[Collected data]
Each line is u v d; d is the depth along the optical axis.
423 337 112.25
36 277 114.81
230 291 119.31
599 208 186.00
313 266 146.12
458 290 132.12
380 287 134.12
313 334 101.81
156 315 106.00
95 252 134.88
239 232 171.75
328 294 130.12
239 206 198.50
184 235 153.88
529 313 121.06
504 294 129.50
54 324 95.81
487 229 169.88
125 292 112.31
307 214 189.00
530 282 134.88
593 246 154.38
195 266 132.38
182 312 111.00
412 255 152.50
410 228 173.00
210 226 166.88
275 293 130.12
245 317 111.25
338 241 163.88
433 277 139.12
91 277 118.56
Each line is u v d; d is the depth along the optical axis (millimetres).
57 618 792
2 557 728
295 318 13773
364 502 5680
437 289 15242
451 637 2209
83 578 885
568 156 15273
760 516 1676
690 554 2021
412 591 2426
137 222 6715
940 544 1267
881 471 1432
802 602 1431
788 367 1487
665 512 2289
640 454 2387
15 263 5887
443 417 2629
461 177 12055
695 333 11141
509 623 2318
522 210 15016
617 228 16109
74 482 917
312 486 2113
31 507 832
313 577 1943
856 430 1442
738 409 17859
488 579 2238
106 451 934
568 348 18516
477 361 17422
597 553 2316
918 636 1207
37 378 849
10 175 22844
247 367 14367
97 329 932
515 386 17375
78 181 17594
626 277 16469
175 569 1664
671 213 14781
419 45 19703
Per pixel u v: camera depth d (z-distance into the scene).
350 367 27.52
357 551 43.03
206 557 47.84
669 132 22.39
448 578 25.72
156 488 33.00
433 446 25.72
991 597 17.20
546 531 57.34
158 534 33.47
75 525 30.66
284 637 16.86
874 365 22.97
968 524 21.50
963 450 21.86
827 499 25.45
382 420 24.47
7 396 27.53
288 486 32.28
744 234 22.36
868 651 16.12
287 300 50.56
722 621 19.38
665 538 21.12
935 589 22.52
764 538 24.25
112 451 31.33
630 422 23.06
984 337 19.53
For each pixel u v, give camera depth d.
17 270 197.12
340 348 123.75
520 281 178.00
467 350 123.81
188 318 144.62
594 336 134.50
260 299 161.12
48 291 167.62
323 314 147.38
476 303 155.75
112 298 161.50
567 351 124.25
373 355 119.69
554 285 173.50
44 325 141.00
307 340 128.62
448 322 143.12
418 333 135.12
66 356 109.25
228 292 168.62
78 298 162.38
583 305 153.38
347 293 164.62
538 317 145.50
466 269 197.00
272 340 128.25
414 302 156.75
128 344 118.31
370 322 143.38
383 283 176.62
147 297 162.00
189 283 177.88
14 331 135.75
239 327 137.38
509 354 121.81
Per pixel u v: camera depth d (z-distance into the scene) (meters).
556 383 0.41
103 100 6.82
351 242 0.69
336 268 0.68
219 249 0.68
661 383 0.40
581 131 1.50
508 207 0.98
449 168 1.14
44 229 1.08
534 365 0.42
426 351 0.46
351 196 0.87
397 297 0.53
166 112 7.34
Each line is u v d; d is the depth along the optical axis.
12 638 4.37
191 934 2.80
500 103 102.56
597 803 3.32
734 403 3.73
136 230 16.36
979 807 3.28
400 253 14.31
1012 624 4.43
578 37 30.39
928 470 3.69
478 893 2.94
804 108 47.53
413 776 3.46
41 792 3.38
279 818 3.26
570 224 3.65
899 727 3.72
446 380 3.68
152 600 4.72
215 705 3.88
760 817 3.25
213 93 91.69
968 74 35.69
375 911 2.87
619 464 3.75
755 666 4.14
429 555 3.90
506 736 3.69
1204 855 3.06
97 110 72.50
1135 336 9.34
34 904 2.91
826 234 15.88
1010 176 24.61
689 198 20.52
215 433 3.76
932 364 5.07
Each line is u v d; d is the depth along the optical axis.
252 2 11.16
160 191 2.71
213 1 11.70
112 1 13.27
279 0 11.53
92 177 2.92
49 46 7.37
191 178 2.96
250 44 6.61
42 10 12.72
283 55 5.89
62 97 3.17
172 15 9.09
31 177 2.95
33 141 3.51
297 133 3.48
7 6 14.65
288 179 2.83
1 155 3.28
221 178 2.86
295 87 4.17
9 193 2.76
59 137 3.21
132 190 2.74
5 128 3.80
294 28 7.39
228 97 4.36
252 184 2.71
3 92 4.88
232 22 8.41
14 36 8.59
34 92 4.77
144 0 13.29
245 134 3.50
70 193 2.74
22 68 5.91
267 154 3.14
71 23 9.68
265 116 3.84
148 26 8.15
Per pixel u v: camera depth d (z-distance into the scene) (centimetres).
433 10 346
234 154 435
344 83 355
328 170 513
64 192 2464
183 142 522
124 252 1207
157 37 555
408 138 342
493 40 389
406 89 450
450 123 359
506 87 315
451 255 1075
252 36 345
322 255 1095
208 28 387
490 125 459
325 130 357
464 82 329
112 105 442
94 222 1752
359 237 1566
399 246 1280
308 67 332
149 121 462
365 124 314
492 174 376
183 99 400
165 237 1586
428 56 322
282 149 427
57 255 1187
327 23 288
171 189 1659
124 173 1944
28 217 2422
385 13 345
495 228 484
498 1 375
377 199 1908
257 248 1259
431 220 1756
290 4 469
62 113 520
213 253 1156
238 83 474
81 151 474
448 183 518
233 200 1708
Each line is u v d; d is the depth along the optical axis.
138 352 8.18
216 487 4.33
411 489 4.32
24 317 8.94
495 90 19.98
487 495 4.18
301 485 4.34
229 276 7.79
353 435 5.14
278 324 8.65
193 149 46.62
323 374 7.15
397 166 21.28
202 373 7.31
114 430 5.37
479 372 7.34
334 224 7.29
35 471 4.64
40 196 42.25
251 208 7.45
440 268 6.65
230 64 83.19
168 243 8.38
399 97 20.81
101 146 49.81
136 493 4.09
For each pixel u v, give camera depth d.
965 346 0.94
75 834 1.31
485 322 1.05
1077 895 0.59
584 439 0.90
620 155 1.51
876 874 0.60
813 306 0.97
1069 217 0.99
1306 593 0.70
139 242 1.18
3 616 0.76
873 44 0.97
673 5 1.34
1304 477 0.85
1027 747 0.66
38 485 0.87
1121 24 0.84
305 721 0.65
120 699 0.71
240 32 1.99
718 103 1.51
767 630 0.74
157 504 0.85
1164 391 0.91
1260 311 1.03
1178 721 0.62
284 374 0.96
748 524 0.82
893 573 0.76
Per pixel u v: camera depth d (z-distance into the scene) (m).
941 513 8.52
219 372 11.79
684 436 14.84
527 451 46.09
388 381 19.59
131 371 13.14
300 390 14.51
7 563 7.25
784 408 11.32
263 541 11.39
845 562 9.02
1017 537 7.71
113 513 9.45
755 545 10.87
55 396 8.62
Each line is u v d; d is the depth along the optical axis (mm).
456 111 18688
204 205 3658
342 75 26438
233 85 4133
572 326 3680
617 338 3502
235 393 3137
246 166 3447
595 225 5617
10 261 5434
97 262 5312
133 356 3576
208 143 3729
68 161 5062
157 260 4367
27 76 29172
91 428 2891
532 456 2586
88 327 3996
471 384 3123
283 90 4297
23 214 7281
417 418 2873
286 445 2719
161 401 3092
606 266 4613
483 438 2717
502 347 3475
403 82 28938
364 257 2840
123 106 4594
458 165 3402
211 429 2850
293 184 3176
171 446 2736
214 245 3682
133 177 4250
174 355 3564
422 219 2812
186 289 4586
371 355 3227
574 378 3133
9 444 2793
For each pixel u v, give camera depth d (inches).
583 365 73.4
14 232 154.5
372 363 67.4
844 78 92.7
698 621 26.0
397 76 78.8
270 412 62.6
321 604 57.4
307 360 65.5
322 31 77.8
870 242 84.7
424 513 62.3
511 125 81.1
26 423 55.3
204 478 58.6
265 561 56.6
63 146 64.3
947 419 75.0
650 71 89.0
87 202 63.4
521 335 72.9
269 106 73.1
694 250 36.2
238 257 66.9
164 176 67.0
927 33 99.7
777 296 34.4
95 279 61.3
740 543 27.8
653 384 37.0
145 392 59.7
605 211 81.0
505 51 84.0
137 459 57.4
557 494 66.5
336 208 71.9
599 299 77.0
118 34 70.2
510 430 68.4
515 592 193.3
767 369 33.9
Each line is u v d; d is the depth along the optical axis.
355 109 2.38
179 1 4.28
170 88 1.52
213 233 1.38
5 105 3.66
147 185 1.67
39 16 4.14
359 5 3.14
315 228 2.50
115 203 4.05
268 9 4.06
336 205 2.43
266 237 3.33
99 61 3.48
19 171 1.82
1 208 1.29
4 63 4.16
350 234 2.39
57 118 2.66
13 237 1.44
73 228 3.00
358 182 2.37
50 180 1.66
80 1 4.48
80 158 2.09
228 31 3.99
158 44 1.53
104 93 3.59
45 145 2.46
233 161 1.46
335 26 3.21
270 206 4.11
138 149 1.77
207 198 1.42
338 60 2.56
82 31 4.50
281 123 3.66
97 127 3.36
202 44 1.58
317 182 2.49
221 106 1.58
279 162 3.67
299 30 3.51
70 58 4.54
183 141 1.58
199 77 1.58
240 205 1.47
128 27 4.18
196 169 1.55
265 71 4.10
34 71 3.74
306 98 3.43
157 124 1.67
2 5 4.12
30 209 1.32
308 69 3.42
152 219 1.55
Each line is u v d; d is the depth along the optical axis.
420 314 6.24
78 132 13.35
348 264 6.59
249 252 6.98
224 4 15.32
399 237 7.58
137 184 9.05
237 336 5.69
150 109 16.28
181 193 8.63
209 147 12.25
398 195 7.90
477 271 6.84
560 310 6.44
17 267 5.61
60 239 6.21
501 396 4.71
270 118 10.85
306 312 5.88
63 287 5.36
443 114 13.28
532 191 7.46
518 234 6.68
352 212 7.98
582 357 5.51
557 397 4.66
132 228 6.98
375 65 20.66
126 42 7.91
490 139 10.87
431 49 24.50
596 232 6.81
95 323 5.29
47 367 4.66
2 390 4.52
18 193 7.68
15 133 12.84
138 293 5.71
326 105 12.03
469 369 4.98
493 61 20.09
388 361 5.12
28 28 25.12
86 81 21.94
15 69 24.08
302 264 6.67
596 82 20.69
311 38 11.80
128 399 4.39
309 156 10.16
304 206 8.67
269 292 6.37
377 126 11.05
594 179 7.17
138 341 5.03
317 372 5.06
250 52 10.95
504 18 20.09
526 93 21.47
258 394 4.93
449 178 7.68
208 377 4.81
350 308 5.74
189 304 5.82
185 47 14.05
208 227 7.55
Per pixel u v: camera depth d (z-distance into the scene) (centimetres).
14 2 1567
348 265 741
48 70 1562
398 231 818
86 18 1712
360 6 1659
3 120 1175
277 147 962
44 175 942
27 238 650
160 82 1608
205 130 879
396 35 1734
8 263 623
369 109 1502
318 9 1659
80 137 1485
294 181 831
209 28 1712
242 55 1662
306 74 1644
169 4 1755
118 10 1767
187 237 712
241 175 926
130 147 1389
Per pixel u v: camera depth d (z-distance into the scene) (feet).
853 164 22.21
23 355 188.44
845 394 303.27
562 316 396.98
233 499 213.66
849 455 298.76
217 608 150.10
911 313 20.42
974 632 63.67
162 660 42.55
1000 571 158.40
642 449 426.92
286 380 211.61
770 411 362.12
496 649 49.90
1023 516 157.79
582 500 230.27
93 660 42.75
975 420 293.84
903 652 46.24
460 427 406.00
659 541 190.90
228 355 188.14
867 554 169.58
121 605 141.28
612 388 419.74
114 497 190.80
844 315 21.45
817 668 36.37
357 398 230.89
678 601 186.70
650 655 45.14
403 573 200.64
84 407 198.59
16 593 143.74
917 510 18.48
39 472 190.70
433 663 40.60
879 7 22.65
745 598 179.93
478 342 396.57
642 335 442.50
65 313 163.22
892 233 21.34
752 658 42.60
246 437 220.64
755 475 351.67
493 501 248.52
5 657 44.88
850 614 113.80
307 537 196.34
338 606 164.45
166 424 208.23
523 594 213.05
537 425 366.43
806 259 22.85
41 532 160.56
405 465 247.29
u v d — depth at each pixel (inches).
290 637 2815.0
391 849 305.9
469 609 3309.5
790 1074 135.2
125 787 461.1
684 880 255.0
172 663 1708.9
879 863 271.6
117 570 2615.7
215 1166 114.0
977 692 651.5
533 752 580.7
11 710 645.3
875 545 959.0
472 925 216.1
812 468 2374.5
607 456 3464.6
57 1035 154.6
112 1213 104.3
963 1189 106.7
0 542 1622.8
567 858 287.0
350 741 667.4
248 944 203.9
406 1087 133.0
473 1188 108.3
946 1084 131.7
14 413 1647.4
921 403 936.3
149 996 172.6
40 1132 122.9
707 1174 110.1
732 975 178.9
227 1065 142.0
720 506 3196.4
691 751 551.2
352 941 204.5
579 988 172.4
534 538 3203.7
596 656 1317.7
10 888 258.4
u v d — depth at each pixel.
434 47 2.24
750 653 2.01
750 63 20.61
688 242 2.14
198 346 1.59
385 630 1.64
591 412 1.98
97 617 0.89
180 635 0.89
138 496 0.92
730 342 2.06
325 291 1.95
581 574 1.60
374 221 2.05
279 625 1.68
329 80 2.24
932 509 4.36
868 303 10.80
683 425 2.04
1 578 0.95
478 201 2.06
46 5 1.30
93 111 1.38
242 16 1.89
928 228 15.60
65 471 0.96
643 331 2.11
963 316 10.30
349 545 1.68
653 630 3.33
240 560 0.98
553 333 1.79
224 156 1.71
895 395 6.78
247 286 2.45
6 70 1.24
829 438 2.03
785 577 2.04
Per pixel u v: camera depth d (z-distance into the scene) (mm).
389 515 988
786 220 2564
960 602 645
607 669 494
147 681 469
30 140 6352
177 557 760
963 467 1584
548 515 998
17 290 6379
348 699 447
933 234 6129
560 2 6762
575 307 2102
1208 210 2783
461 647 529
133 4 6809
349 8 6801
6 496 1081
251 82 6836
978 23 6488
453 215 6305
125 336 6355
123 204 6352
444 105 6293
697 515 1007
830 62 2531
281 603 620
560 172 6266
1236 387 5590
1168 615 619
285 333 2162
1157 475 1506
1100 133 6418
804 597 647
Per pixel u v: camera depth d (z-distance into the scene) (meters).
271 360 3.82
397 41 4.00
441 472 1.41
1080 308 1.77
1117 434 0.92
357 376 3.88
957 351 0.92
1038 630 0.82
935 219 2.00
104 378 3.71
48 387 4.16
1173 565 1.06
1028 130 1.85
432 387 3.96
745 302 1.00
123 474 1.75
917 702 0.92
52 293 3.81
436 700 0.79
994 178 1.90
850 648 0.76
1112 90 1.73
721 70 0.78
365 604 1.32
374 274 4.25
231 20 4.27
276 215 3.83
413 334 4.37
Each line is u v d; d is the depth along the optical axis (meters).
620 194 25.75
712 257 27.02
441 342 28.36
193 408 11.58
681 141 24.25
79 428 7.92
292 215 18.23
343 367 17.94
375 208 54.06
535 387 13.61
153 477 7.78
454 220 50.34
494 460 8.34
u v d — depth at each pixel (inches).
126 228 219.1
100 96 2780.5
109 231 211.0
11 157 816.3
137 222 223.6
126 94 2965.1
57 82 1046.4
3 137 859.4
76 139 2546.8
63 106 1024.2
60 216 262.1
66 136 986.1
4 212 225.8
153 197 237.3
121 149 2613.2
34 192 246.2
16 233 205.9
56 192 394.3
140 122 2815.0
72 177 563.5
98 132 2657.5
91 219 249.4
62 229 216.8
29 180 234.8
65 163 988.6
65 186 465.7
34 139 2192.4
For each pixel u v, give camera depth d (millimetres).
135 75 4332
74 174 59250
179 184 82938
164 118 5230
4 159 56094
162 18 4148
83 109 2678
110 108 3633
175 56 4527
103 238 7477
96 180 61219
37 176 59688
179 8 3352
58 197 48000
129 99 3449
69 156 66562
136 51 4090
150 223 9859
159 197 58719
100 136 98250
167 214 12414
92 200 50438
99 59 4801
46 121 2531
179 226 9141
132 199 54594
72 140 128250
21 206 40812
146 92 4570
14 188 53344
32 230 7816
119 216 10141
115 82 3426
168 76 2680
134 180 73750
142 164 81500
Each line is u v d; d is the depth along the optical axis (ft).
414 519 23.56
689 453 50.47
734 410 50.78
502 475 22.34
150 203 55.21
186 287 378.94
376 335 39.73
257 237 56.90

→ WHAT THE EXERCISE ASKS: An exact copy of the lines above between the line holding "183 142 522" and the line holding "optical axis (mm).", inclusive, is the whole answer.

→ RESPONSE TO THE EXERCISE:
183 142 522
124 252 1207
157 37 555
408 138 342
493 40 389
406 89 450
450 123 359
506 87 315
451 255 1075
252 36 345
322 255 1095
208 28 387
490 125 459
325 130 357
464 82 329
112 105 442
94 222 1752
359 237 1566
399 246 1280
308 67 332
149 121 462
365 124 314
492 174 376
183 99 400
165 237 1586
428 56 322
282 149 427
57 255 1187
327 23 288
171 189 1659
124 173 1944
28 217 2422
385 13 345
495 228 484
498 1 375
377 199 1908
257 248 1259
431 220 1756
290 4 469
62 113 520
213 253 1156
238 83 474
81 151 474
448 183 518
233 200 1708
Each line is u v d; d is the depth along the optical axis.
138 352 8.18
216 487 4.33
411 489 4.32
24 317 8.94
495 90 19.98
487 495 4.18
301 485 4.34
229 276 7.79
353 435 5.14
278 324 8.65
193 149 46.62
323 374 7.15
397 166 21.28
202 373 7.31
114 430 5.37
479 372 7.34
334 224 7.29
35 471 4.64
40 196 42.25
251 208 7.45
440 268 6.65
230 64 83.19
168 243 8.38
399 97 20.81
101 146 49.81
136 493 4.09
For each pixel u v, give camera depth d.
965 346 0.94
75 834 1.31
485 322 1.05
1077 895 0.59
584 439 0.90
620 155 1.51
876 874 0.60
813 306 0.97
1069 217 0.99
1306 593 0.70
139 242 1.18
3 616 0.76
873 44 0.97
673 5 1.34
1304 477 0.85
1027 747 0.66
38 485 0.87
1121 24 0.84
305 721 0.65
120 699 0.71
240 32 1.99
718 103 1.51
767 630 0.74
157 504 0.85
1164 391 0.91
1260 311 1.03
1178 721 0.62
284 374 0.96
748 524 0.82
893 573 0.76
Per pixel u v: camera depth d (z-distance into the scene) (m).
941 513 8.52
219 372 11.79
684 436 14.84
527 451 46.09
388 381 19.59
131 371 13.14
300 390 14.51
7 563 7.25
784 408 11.32
263 541 11.39
845 562 9.02
1017 537 7.71
113 513 9.45
755 545 10.87
55 396 8.62
Each line is u v d; d is the depth along the optical axis (mm).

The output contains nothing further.